Work required:
Tally up the lines below that contain the word "left" and give the total alone.

Records supplied:
----------------

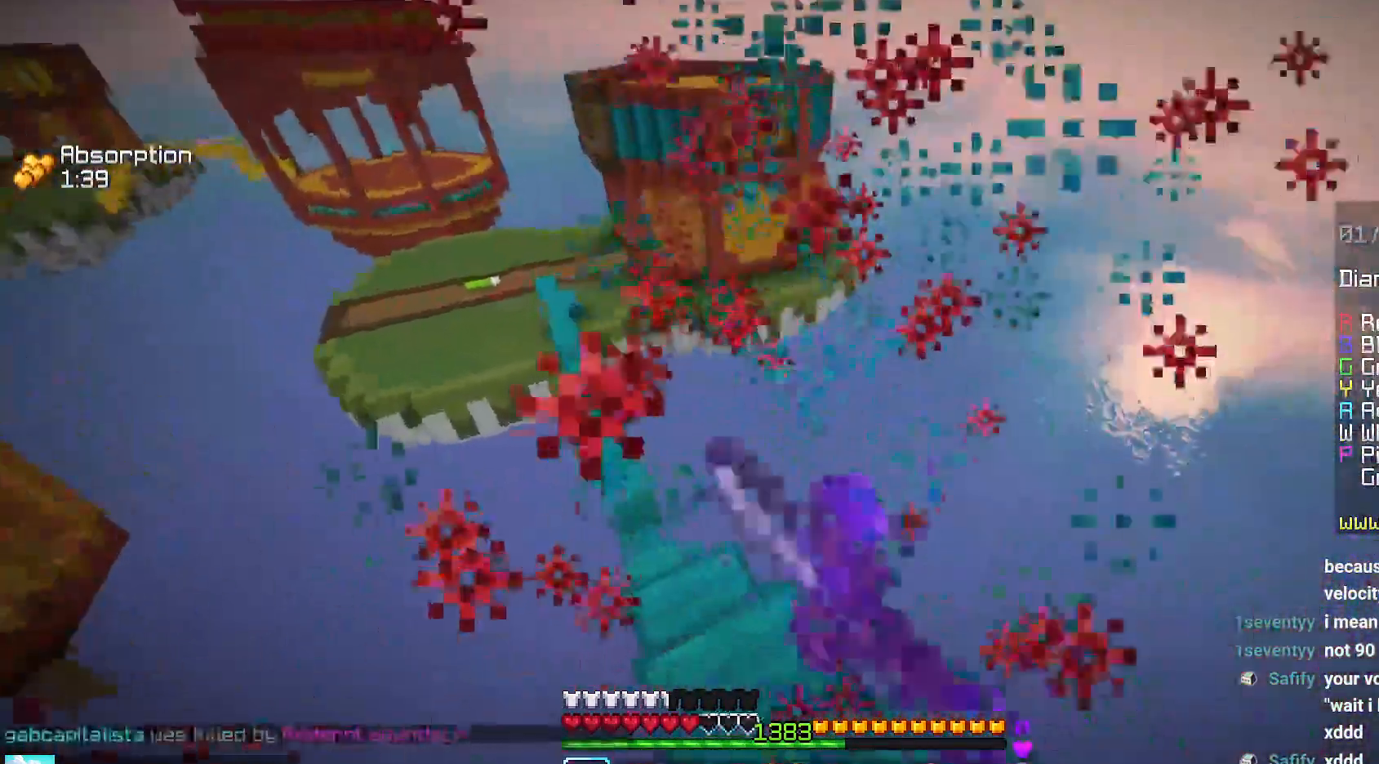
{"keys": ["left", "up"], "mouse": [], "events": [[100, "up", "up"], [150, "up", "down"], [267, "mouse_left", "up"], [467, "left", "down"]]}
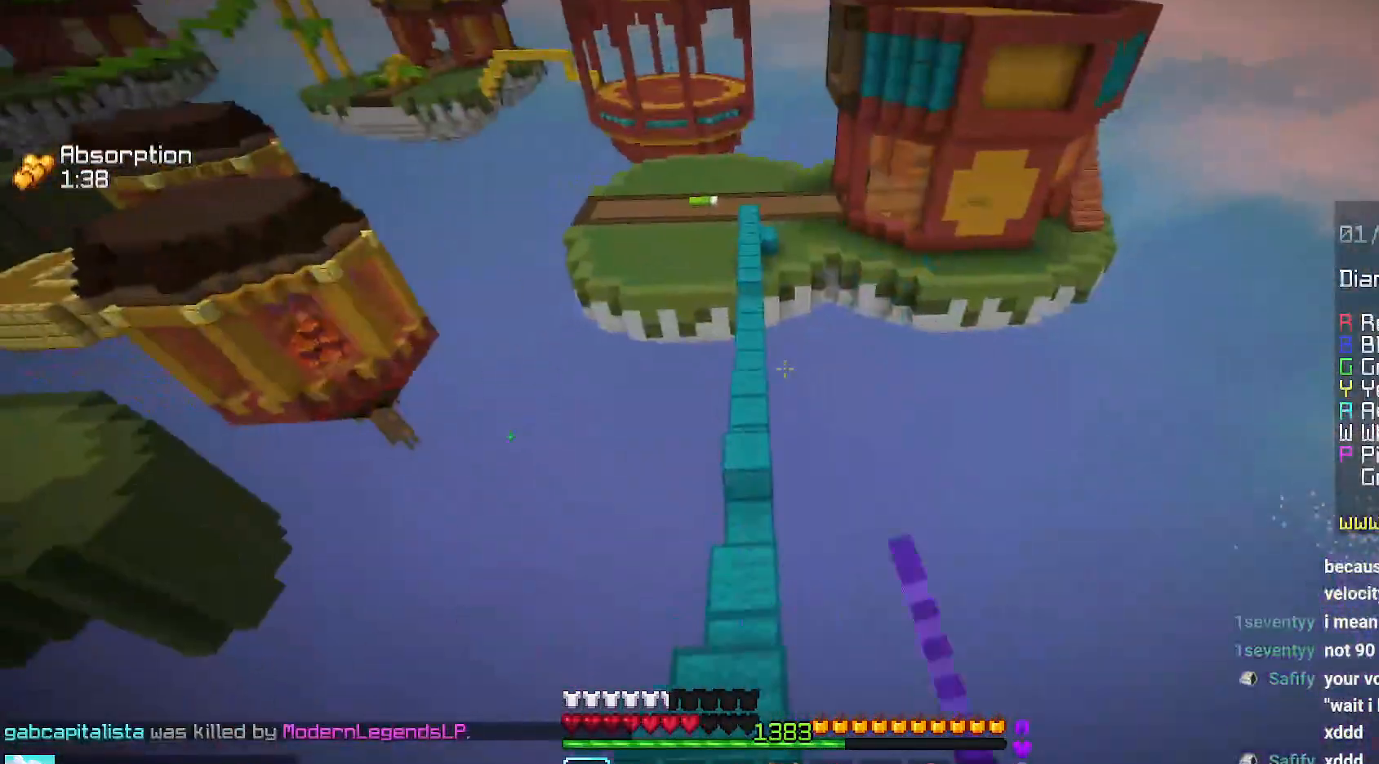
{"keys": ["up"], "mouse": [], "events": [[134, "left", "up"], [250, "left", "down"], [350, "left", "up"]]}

----------------

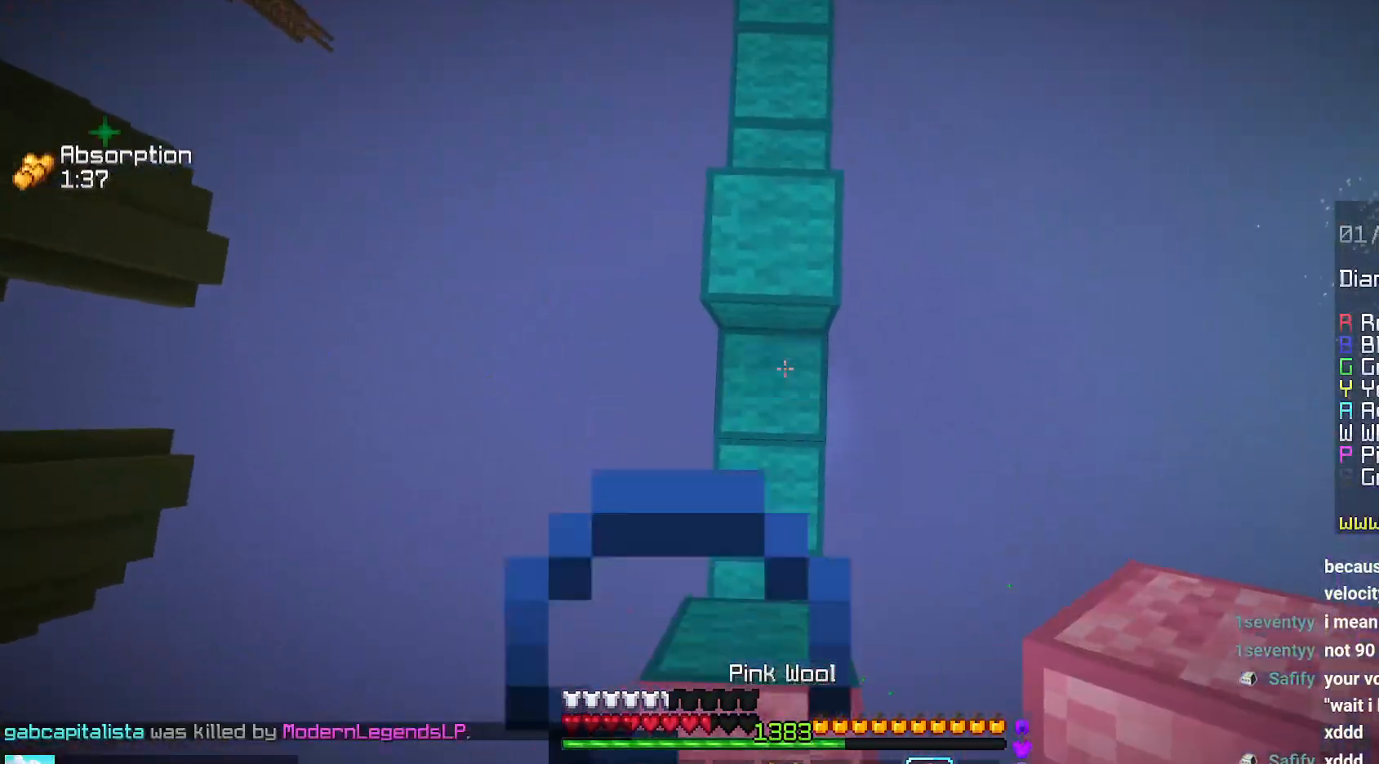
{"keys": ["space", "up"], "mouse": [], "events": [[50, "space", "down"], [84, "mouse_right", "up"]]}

----------------

Answer box:
2